Masters’ inquiry was carried out, and wheels were set in motion to dishonorably discharge him.

The military gave up only at the last minute. Masters and advocates from the Service Members’ Legal Defense Fund protested the fact that when the inquiry was convened, a member of the panel had asked, over and over, questions obviously intended to elicit a response from masters about his sexuality.

In the beginning, Masters wanted to stay in the military, and planned for a career in the Navy. Eventually, though, Masters took to carrying a letter in his wallet, so that he would have it ready to turn in just in case the stress of hiding became too much.

“It sucked every day. I would get letters from my partner every day, and he couldn’t put his name on them,” said Masters. “He talked about he missed me and how he loved me, but gender pronouns couldn’t be used. And that was life for us.”

One Kitsap resident who is an active duty senior chief in the Navy, agreed to speak anonymously about his experiences. Even though the policy is being lifted, he said, it’s still technically in effect, and while he said he didn’t think it could be extended, he said he still worries that homosexuality carries a stigma in the Navy workplace.

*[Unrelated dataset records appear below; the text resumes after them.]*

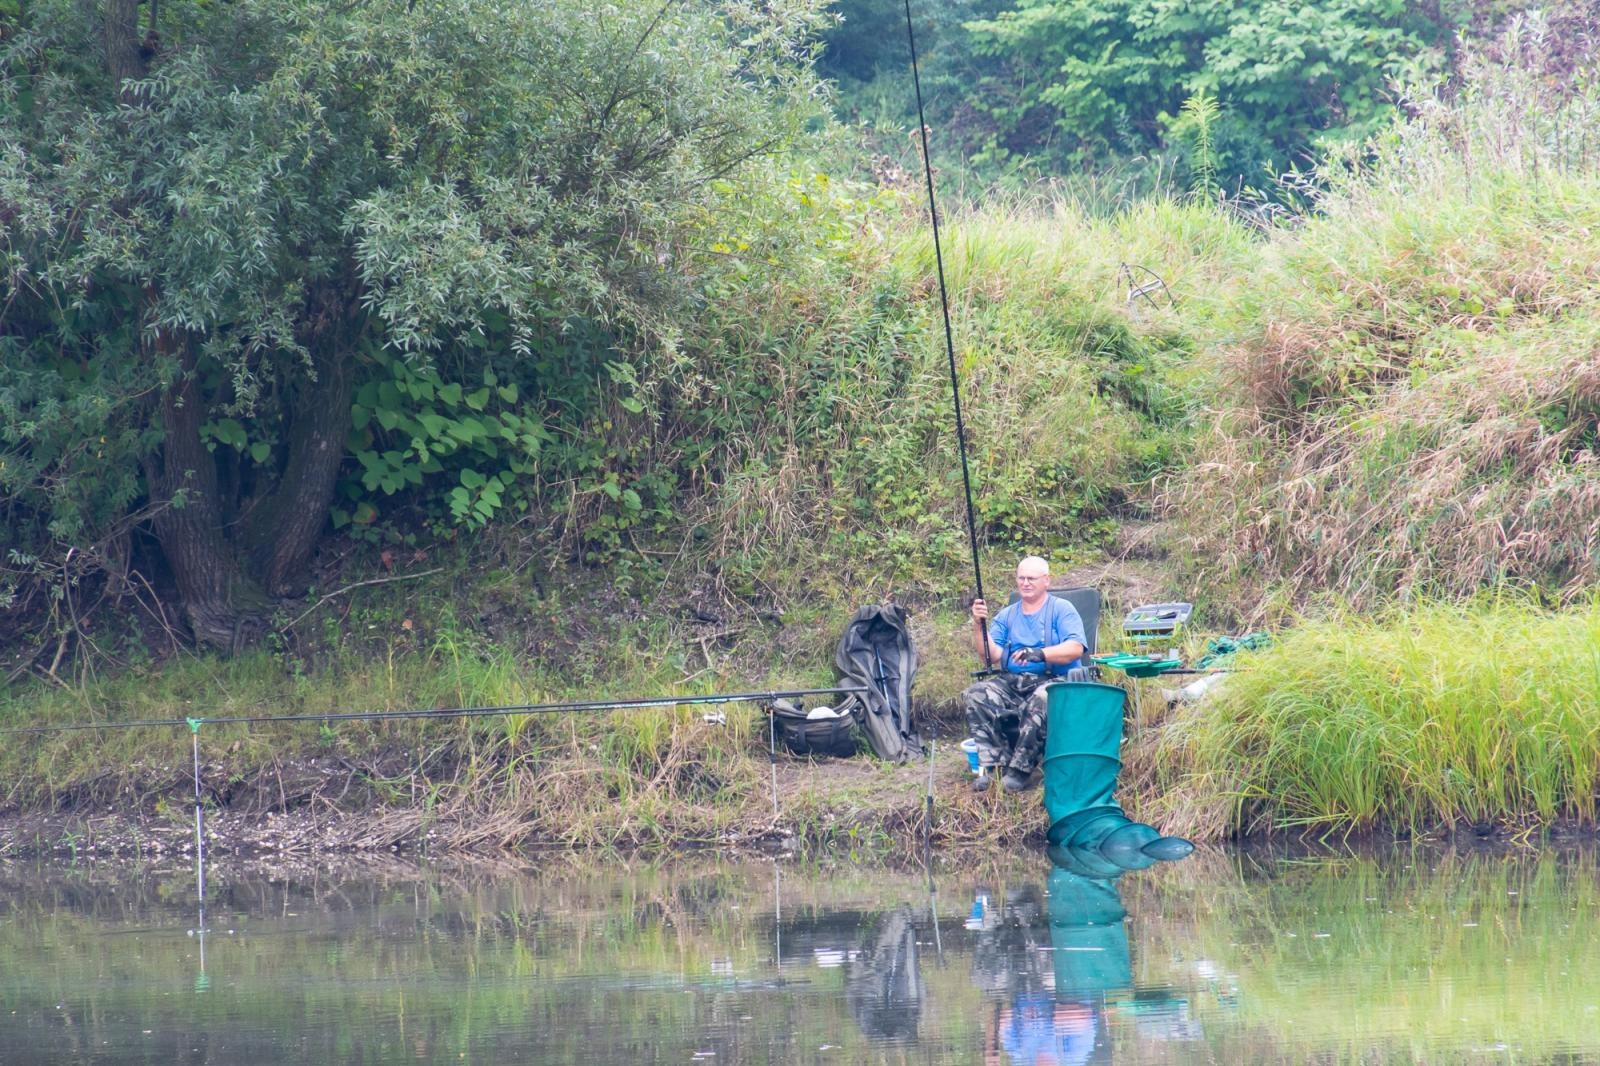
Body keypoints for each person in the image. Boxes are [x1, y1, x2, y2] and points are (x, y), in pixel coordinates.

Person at [964, 557, 1087, 793]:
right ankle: (993, 766)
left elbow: (1075, 648)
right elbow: (991, 655)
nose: (1026, 583)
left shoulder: (1062, 610)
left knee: (1043, 697)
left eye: (1031, 578)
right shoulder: (1007, 615)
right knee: (976, 693)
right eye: (1021, 578)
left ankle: (1019, 771)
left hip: (1055, 680)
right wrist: (979, 625)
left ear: (1046, 581)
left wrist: (1041, 654)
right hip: (1014, 683)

During his 13-year career, he has hidden his sexuality from fellow service members.

Although he identified as gay when he joined the military, he decided that covering up his personal life was something he could deal with.

Having participated in ROTC during high school, he said he felt he knew what to expect.

“I chose it. I knew when I raised my right hand to take the oath that I was choosing to live that life.”

After so many years in the closet at work, he said it’s hard to know whether or not it has had a permanent effect.

“I’ve suppressed it for so many years that it’s hard to say,” he said. “I have concerns with the professionalism. If I tell one person on the boat it’s going to go throughout the boat. I’m not naïve, some people are going to have a problem with it.”